## What the task requires
What do you get when you return, unchanged, the stretch of lines from the one containing "Suppose you stood" through the one containing "Answer: on the velvet booth seat's own left"?

## Supplied data
++++

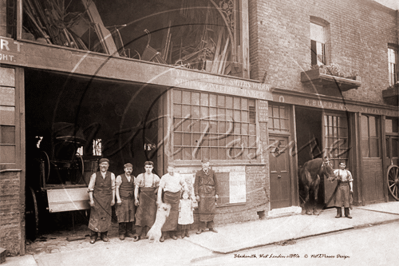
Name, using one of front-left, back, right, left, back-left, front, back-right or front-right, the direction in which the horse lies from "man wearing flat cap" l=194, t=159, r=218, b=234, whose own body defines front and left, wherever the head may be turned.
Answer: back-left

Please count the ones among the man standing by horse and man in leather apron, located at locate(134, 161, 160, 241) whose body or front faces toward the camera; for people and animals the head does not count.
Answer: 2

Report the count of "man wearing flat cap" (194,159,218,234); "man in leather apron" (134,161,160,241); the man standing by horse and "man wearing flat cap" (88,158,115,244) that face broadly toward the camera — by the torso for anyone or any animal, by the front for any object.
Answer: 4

++++

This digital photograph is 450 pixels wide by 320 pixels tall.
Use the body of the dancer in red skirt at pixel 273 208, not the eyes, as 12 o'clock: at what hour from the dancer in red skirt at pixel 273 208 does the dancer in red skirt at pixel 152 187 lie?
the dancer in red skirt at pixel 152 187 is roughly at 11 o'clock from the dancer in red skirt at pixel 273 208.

++++

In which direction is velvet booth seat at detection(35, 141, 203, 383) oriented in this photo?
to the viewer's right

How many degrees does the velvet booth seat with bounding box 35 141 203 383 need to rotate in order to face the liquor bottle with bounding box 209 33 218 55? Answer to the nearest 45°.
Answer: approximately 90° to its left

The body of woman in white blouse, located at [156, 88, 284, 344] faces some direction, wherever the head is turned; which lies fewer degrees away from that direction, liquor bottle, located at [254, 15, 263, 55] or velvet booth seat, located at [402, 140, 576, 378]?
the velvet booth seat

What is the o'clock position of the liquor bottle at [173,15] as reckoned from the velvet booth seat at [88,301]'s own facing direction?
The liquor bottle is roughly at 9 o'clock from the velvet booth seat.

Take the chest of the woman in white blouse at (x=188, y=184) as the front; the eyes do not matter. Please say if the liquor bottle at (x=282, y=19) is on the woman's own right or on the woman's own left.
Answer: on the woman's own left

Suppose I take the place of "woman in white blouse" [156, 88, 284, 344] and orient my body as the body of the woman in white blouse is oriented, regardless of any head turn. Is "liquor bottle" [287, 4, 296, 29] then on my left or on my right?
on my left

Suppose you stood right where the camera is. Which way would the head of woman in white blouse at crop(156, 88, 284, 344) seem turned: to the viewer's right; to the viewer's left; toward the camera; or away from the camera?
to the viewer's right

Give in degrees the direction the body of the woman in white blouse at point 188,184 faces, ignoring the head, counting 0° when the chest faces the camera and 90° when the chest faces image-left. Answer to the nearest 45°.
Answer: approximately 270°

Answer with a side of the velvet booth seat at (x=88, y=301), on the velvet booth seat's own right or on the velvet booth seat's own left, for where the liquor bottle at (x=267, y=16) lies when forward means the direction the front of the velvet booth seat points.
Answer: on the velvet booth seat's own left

++++

## Task solution
Suppose you stood right where the camera is. Which way would the head of woman in white blouse at crop(156, 88, 284, 344) seem turned: to the viewer's right; to the viewer's left; toward the camera; or away from the camera?
to the viewer's right

Give in degrees the direction the body of the woman in white blouse at point 188,184 faces, ignoring the head, counting 0° when the chest faces the camera and 90° when the chest faces image-left. Answer to the nearest 45°.
Answer: approximately 270°

Answer with a side of the velvet booth seat at (x=88, y=301), on the velvet booth seat's own right or on the velvet booth seat's own left, for where the liquor bottle at (x=267, y=16) lies when forward means the direction the front of the velvet booth seat points.
Answer: on the velvet booth seat's own left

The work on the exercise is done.